Gaza: mais de 100 crianças morreram após cessar-fogo, denuncia Unicef

Crianças e adultos palestinos se deslocam para o sul de Gaza após ordem de Israel, em 21 de setembro de 2025 — Foto: REUTERS/Mahmoud Issa
Organização questiona eficácia da trégua firmada em outubro

Mais de 100 crianças morreram na Faixa de Gaza desde o início do cessar-fogo firmado em outubro entre Israel e o Hamas, denunciou o Unicef nesta terça-feira (13/1).

A denúncia partiu de James Elder, porta-voz da agência da ONU, durante coletiva de imprensa realizada no Palácio das Nações, em Genebra, na Suíça.

“Isso representa, na prática, a morte de uma criança por dia, mesmo durante um cessar-fogo”, afirmou Elder.

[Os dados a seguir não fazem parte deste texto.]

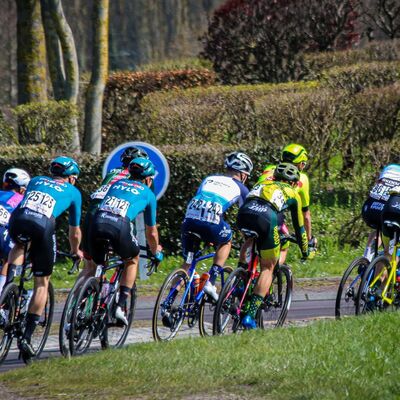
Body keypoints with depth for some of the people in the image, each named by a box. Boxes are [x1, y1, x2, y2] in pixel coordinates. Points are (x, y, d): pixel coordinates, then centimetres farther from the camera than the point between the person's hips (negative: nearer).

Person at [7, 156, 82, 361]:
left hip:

Violência diminuiu, mas continua

Segundo o Unicef, os bombardeios e os tiroteios diminuíram desde a trégua. No entanto, eles não cessaram completamente.

Foto: Reprodução CGTN

De acordo com Elder, os dados indicam a morte de cerca de 60 meninos e 40 meninas. Ainda assim, o número pode ser maior, já que dificuldades de acesso impedem a contagem total das vítimas.

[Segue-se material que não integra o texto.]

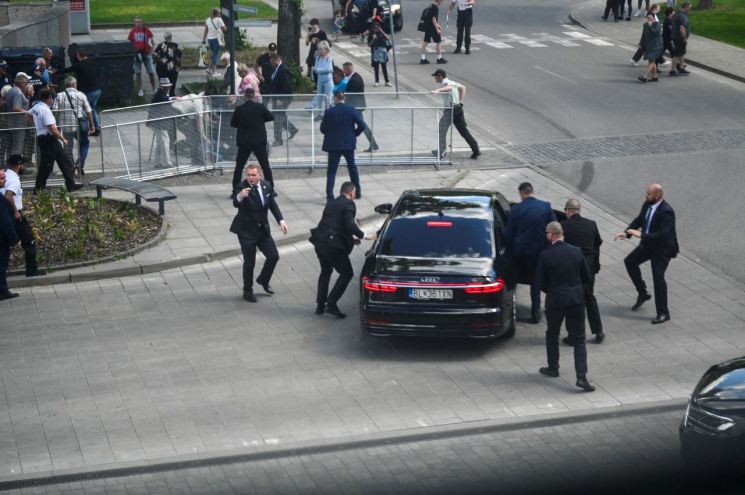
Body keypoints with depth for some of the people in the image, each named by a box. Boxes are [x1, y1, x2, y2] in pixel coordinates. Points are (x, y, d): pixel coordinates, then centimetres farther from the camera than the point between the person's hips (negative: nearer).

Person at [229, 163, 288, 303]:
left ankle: (263, 280, 35)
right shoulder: (242, 187, -20)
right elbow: (235, 204, -38)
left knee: (274, 256, 8)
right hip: (246, 231, -5)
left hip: (262, 229, 6)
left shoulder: (266, 186, -2)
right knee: (249, 262, 0)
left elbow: (273, 205, 12)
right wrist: (240, 197, -60)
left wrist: (281, 220, 2)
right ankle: (248, 291, 19)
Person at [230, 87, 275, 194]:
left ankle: (235, 190, 6)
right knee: (265, 165, 9)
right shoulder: (260, 107, -8)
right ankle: (271, 189, 9)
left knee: (239, 166, 9)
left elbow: (232, 123, 3)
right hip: (259, 141, 0)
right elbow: (271, 117, 4)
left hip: (244, 142, 0)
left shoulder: (239, 109, -7)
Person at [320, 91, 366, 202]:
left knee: (331, 170, 3)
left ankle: (330, 196, -6)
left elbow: (323, 129, -4)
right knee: (352, 167, 20)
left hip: (333, 144, -2)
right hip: (349, 143, 2)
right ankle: (358, 192, 27)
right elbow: (362, 125, -10)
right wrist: (354, 134, 6)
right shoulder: (351, 110, -6)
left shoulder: (329, 111, -9)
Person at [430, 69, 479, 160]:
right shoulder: (450, 82, 20)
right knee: (464, 131, 11)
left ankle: (441, 152, 0)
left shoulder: (445, 83, -8)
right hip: (458, 108, 9)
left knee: (441, 130, -1)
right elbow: (463, 87, 32)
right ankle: (476, 150, 9)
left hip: (450, 109, -9)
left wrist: (438, 90, -45)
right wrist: (461, 101, 24)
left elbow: (449, 87, -32)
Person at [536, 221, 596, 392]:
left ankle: (553, 367, 33)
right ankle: (581, 377, -8)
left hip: (555, 301, -2)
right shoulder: (576, 252, -4)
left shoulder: (545, 255, -12)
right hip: (576, 299, 2)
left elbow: (540, 282, -7)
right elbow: (586, 277, 4)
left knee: (552, 334, 23)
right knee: (579, 339, 3)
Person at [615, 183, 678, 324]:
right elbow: (639, 220, 10)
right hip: (648, 244, 9)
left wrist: (641, 235, -33)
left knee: (658, 277, -10)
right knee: (630, 261, 13)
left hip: (662, 248, -9)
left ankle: (663, 313, -1)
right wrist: (627, 232, -7)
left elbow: (663, 234, -33)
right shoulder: (647, 205, -3)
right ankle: (642, 294, 27)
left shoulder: (666, 212, -28)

“Um cessar-fogo que continua enterrando crianças não basta”, alertou o porta-voz.
Ele afirmou que ataques aéreos, drones, tanques e disparos com munição real seguem atingindo civis, inclusive crianças.

Crianças feridas carregam sequelas

Durante a coletiva, Elder relatou o caso de Abid Al Rahman, de 9 anos.
O menino sofreu ferimentos graves após um ataque aéreo e ainda tem estilhaços de metal alojados no olho direito.

Segundo o Unicef, episódios como esse revelam que a violência não causa apenas mortes. Ela também deixa marcas físicas e psicológicas permanentes em crianças sobreviventes.

Bloqueios agravam crise humanitária

Além da violência, o Unicef alertou para a permanência de restrições severas em Gaza.
A organização afirmou que faltam medicamentos, combustível, gás de cozinha e peças essenciais para sistemas de água e saneamento.

Como consequência, a população civil enfrenta dificuldades diárias. Crianças, mais uma vez, estão entre as mais afetadas.

Conflito segue após a trégua

Desde outubro de 2023, ao menos 70 mil pessoas morreram na Faixa de Gaza em decorrência dos ataques israelenses, segundo o Ministério da Saúde local, controlado pelo Hamas.

Mesmo após o cessar-fogo, Israel continuou realizando operações pontuais no território. Desde o início da trégua, mais de 350 palestinos morreram, a maioria civis, segundo autoridades locais.

No último domingo (11/1), o Hamas afirmou que aceita dissolver seu governo em Gaza e transferir a administração do território para uma autoridade palestina independente. O porta-voz Hazem Qassem divulgou a posição como parte das negociações ligadas ao cessar-fogo.